Minutes before joining five fellow Nahant Planning Board members in voting to ask town officials to stop recording and posting board Zoom meetings to YouTube, Robert Steinberg asked Town Counsel Daniel Skrip if the vote “…might create the impression that we are afraid to be transparent?”
The answer, Mr. Steinberg, is yes.
Board member John Shannon Bianchi made the motion during the board’s Dec. 21 meeting to halt meeting postings, stating: “I’d like a little more privacy.”
No problem, Mr. Bianchi: We suggest you quit the board and allow someone comfortable with serving the town in the public spotlight to take your place.
Bianchi left it to Board Chairman Daniel Berman to explain why the board doesn’t want its meeting recordings on YouTube.
“Given the animosity with Northeastern (University), I think it’s probably a good idea not to record and publish the meetings,” he said.
Again, if you can’t stand the proverbial heat, Mr. Chairman, then it’s time to get out of the kitchen.
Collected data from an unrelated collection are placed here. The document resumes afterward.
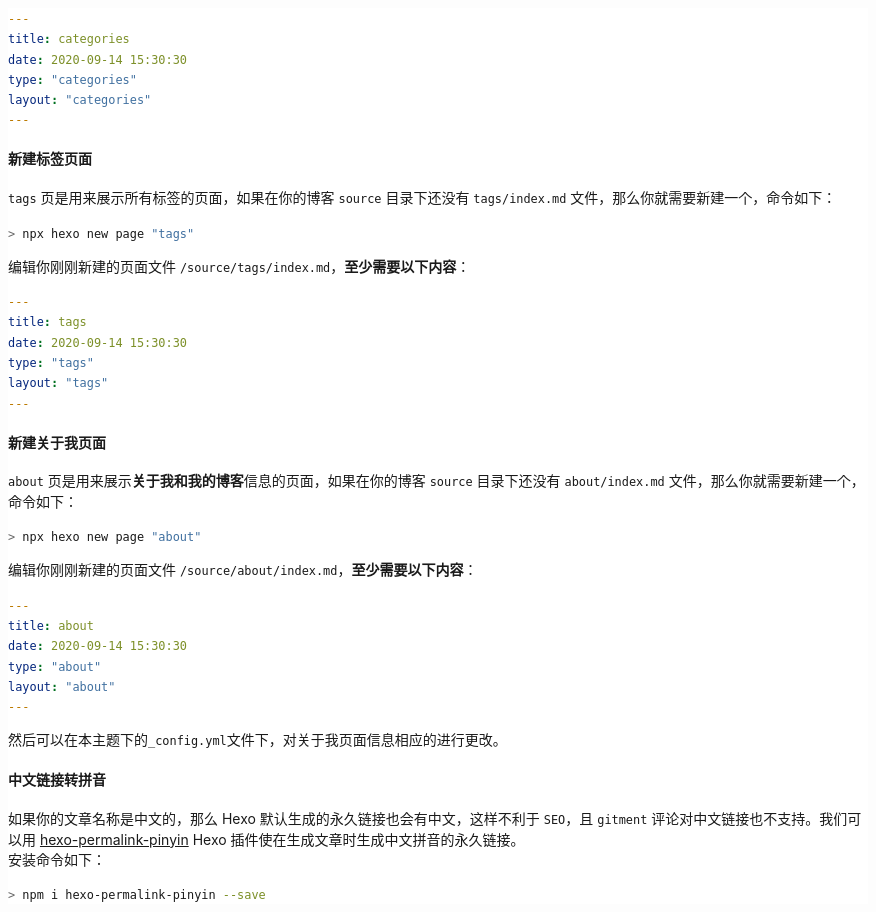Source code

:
 ```yaml
---
title: categories
date: 2020-09-14 15:30:30
type: "categories"
layout: "categories"
---
```

#### 新建标签页面

`tags` 页是用来展示所有标签的页面，如果在你的博客 `source` 目录下还没有 `tags/index.md` 文件，那么你就需要新建一个，命令如下：

```bash
> npx hexo new page "tags"
```

编辑你刚刚新建的页面文件 `/source/tags/index.md`，**至少需要以下内容**：

```yaml
---
title: tags
date: 2020-09-14 15:30:30
type: "tags"
layout: "tags"
---
```

#### 新建关于我页面

`about` 页是用来展示**关于我和我的博客**信息的页面，如果在你的博客 `source` 目录下还没有 `about/index.md` 文件，那么你就需要新建一个，命令如下：

```bash
> npx hexo new page "about"
```

编辑你刚刚新建的页面文件 `/source/about/index.md`，**至少需要以下内容**：

```yaml
---
title: about
date: 2020-09-14 15:30:30
type: "about"
layout: "about"
---
```

然后可以在本主题下的`_config.yml`文件下，对关于我页面信息相应的进行更改。

#### 中文链接转拼音

如果你的文章名称是中文的，那么 Hexo 默认生成的永久链接也会有中文，这样不利于 `SEO`，且 `gitment` 评论对中文链接也不支持。我们可以用 [hexo-permalink-pinyin](https://github.com/viko16/hexo-permalink-pinyin) Hexo 插件使在生成文章时生成中文拼音的永久链接。  
安装命令如下：

```bash
> npm i hexo-permalink-pinyin --save
```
We wonder if Bianchi, Berman and the other members who voted to call for a halt in recording and posting — Sheila Hambleton, Cal Hastings, Steinberg and Steven Viviano — understand that transparency takes on even greater importance at a time when COVID-19 has driven public boards and committees out of meeting rooms.
Hambleton apparently doesn’t grasp that concept. She seconded Bianchi’s motion and stated that people interested in the Planning Board’s work should refer to the board minutes and not have “conflicting information” on a video.
Conflicting information? Seriously?
Her remarks call into question her fitness to serve on the board. Anyone who has ever taken notes at a meeting knows that the notes are a summary — a condensation — of the conversations that took place in the meeting.
COVID-19 forced all manner of meetings three years ago to move to remote video conferences. In an age when transparency has become a watchword for all individuals in positions of authority, the Planning Board’s vote in favor of halting meeting recordings and postings to YouTube is an effort to deny transparency.
The Open Meeting law states “any member of the public may make an audio or video recording of an open session of a public meeting” subject to providing prior notice of the intent to record to the board chair.
Patrick O’Reilly, the only board member to vote against the posting ban, concisely stated why it is important for board meeting recordings to be viewable on YouTube.
“We’ve all gone remote… there is more openness electronically these days.”
With his words in mind, the board should reconsider its opposition to YouTube postings, or members opposed to the postings should resign and make way for people committed to transparency to serve on the board.